Although Nuru’s healthcare program focuses primarily on maternal and child health, we think it’s extremely important to involve men in all of our programming. In Kuria, Kenya, men are traditionally the primary decision makers. This still holds true in most households. Before getting married, a man has to pay a dowry in cows to his potential wife’s father. The woman’s father can demand as many cows as he wants, essentially setting the “selling price” for his daughter. Sometimes a man will continue paying off his dowry for years after the wedding. Once the couple gets married, the woman almost always moves into the man’s homestead to live with his family. The husband makes all household decisions and the wife is expected to follow whatever her husband says, whether she agrees with it or not. Marriages without this gender imbalance are rare.

These regimented gender roles mean that a woman is often not allowed to make decisions about her own health or that of her children. This includes important health behaviors like delivering her baby at a health center, vaccinating her children, or using birth control. Since the man controls the household’s money, a woman will sometimes have to wait many hours until he returns home with the necessary cash before she can take their children to the health center when they’re sick. It also means she might not be able to buy the mosquito net that could save her children from malaria or the Water Guard that will protect her family from diarrhea.

With women as the primary caretakers and men as the primary decision makers, both need to understand and prioritize the behaviors that will keep their children healthy and alive. Many established CHW programs specifically recruit women CHWs to train women community members. While this works in some societies, at Nuru we have made a conscious decision to include both men and women CHWs to train men and women in the community. When Nuru’s CHWs visit a house, they try to talk to all adult family members. This often means that a husband and wife receive the same information from the CHW at the same time, giving both an opportunity to choose healthy behaviors for themselves and their children.

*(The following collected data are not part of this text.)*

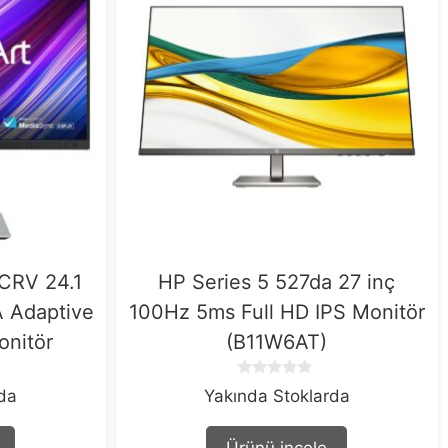
CRV 24.1
HP Series 5 527da 27 inç
 Adaptive
100Hz 5ms Full HD IPS Monitör
onitör
(B11W6AT)
0
rda
Yakında Stoklarda
o
u
t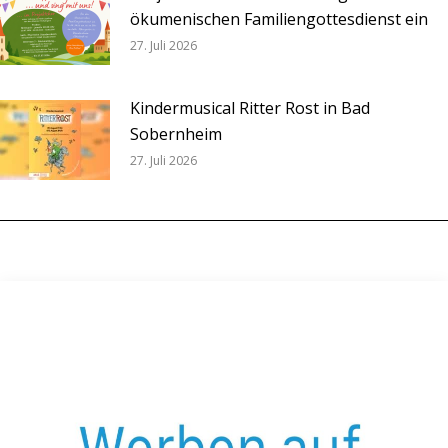
ökumenischen Familiengottesdienst ein
27. Juli 2026
Kindermusical Ritter Rost in Bad
Sobernheim
27. Juli 2026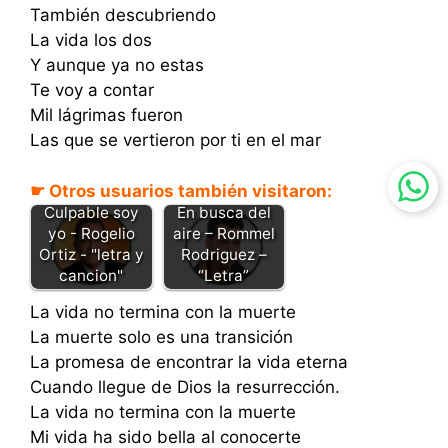
También descubriendo
La vida los dos
Y aunque ya no estas
Te voy a contar
Mil lágrimas fueron
Las que se vertieron por ti en el mar
☛ Otros usuarios también visitaron:
En busca del
Culpable soy
aire – Rommel
yo - Rogelio
Rodriguez –
Ortiz - "letra y
“Letra”
cancion"
La vida no termina con la muerte
La muerte solo es una transición
La promesa de encontrar la vida eterna
Cuando llegue de Dios la resurrección.
La vida no termina con la muerte
Mi vida ha sido bella al conocerte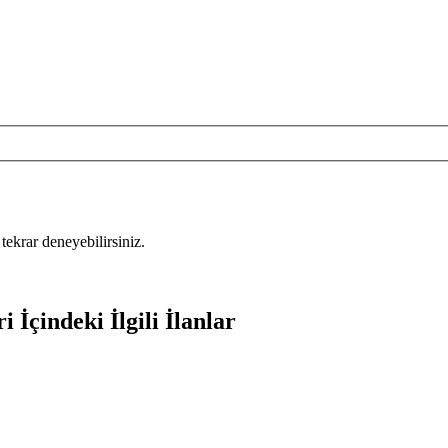
tekrar deneyebilirsiniz.
 İçindeki İlgili İlanlar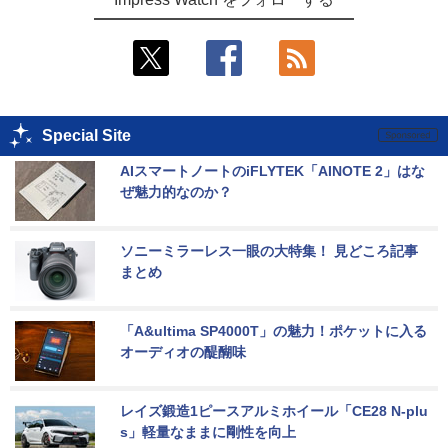
Special Site
AIスマートノートのiFLYTEK「AINOTE 2」はな
ぜ魅力的なのか？
ソニーミラーレス一眼の大特集！ 見どころ記事
まとめ
「A&ultima SP4000T」の魅力！ポケットに入る
オーディオの醍醐味
レイズ鍛造1ピースアルミホイール「CE28 N-plu
s」軽量なままに剛性を向上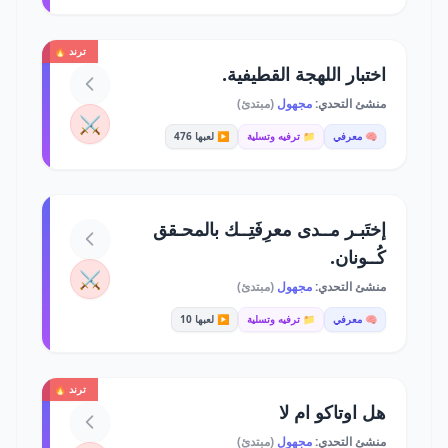
ترند 🔥
اختبار اللهجة القطيفية.
منشئ التحدي:
مجهول
(مبتدئ)
⚔️
🧠 معرفي
📁 ترفيه وتسلية
▶️ لعبها 476
إختَبـر مــدى معرِفَتِــك بالمحـقق
كُــونان.
⚔️
منشئ التحدي:
مجهول
(مبتدئ)
🧠 معرفي
📁 ترفيه وتسلية
▶️ لعبها 10
ترند 🔥
هل اوتاكو ام لا
منشئ التحدي:
مجهول
(مبتدئ)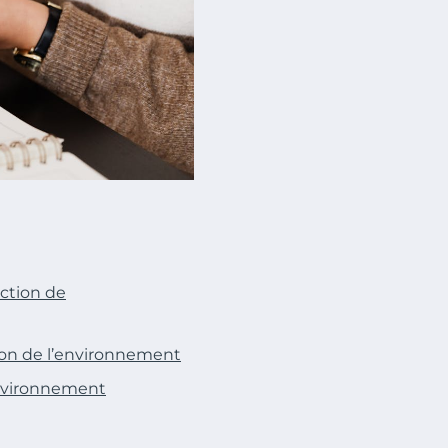
ction de
ion de l’environnement
’Environnement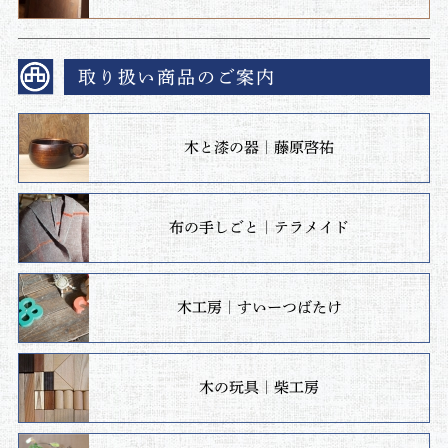
取り扱い商品のご案内
木と漆の器｜藤原啓祐
布の手しごと｜テラメイド
木工房｜すいーつばたけ
木の玩具｜柴工房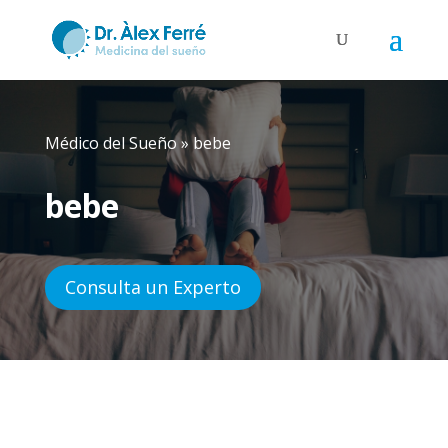
Médico del Sueño
»
bebe
bebe
Consulta un Experto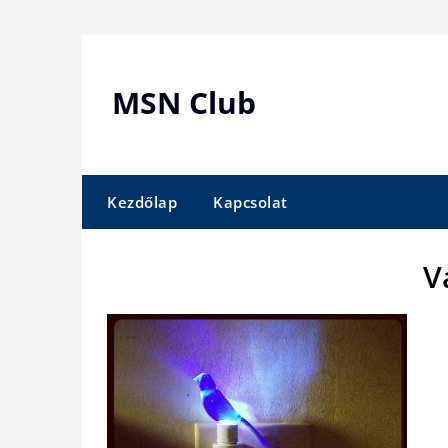
Skip
to
content
MSN Club
Kezdőlap
Kapcsolat
V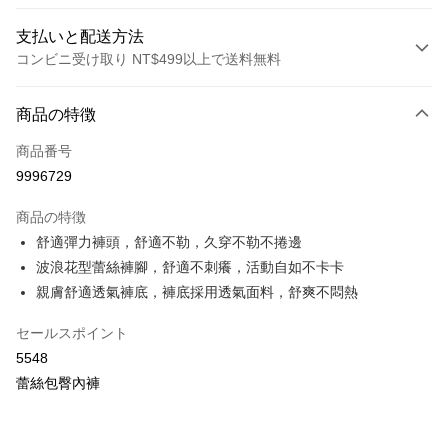
支払いと配送方法
コンビニ受け取り NT$499以上で送料無料
お支払い方法
商品の特徴
クレジットカード1回払い
商品番号
コンビニ店頭代金引換
9996729
LINE Pay
商品の特徴
Apple Pay
舒適彈力褲頭，舒適不勒，久穿不勒不捲邊
波浪花型蕾絲褲腳，舒適不刺癢，活動自如不卡卡
JKOPAY
親膚舒適透氣褲底，褲底採用透氣面料，舒爽不悶熱
Easy Wallet
セールスポイント
Plus Pay
5548
OP Pay Later
蕾絲包臀內褲
説明
【OP Pay Later 使用説明】
AFTEE代金後払い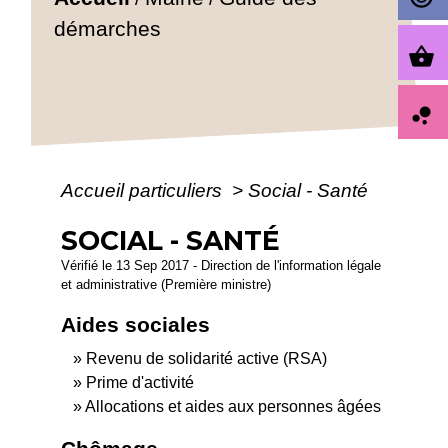
démarches
shopping_basket
bubble_chart
Accueil particuliers
>
Social - Santé
SOCIAL - SANTÉ
Vérifié le 13 Sep 2017 - Direction de l'information légale
et administrative (Première ministre)
Aides sociales
Revenu de solidarité active (RSA)
Prime d'activité
Allocations et aides aux personnes âgées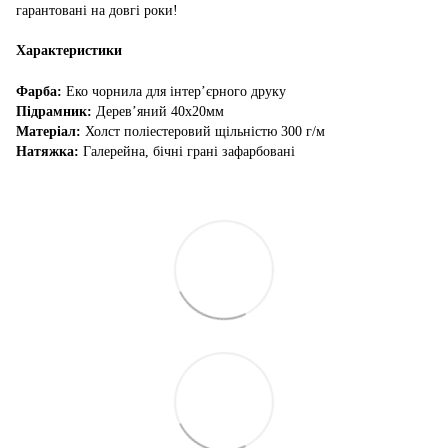
гарантовані на довгі роки!
Характеристики
Фарба:
Еко чорнила для інтер’єрного друку
Підрамник:
Дерев’яний 40х20мм
Матеріал:
Холст поліестеровий щільністю 300 г/м
Натяжка:
Галерейна, бічні грані зафарбовані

Unfortunately, sometimes a father makes a decision that negatively impacts his family, and his wife feels like she cannot defy his decision even if she disagrees. This happened recently when Isire, one of our field officers, came across an extremely undernourished child, not yet two years old, during a home visit.  He urged the mother to rush her son to the health center immediately. The mother complied with his referral. When the nurse explained that the child would need to be admitted for one week, the mother said she needed to talk to her husband first. The health center agreed to waive the 100 shillings per day fee (almost $8 total for the week) because of the family’s financial situation. (Waiving fees is common practice in this area because 100 shillings is a lot of money for a family. It’s the amount one can earn from a full day of work as a day laborer on a farm or in seasonal work; it’s also equal to the full-term public school fees for a primary school student – fees which many families have difficulty paying.) The father refused to allow his son to be treated for free with the therapeutic food needed for survival because he wanted his wife home to cook for him every morning and night. If the mother accompanied the child to the clinic, the father would need to cook for himself. Without treatment, the severe acute malnutrition was sure to kill this little boy.

When Isire returned to the house the following week, he discovered that the child had not received treatment. Isire unsuccessfully tried to convince the father to allow his child to spend a week at the health center. After numerous refusals by the father over the next few weeks, Isire involved the assistant chief of the area. The assistant chief sent a village elder to deliver a letter to the father. The father was quite upset that the assistant chief was requiring him to send his child to the clinic immediately. After an argument with the elder, the father acquiesced. One week later he finally allowed his wife to bring their son to the clinic where he was able to be treated. Thankfully, the little boy has improved immensely from the week of therapeutic food and is almost ready to return home from the clinic.

Stories like this are heartbreaking. It reminds me why our work is so important. While this is an extreme example, it clearly illustrates why we need to make sure our programs work within established societal gender roles. Men need to understand and practice disease prevention behaviors just as much as women do. The more Nuru’s CHWs can increase awareness of how to prevent the diseases and conditions (like undernutrition, pneumonia, and diarrhea) that are killing children in this area, the more children will live to become adults. We need to educate and convince all of the men and women in Kuria that adopting healthy behaviors – like delivering their baby at the clinic, washing their hands with soap, breastfeeding their baby exclusively until it’s six months old, and sleeping under a mosquito net – can and will allow their children to live healthy, productive lives.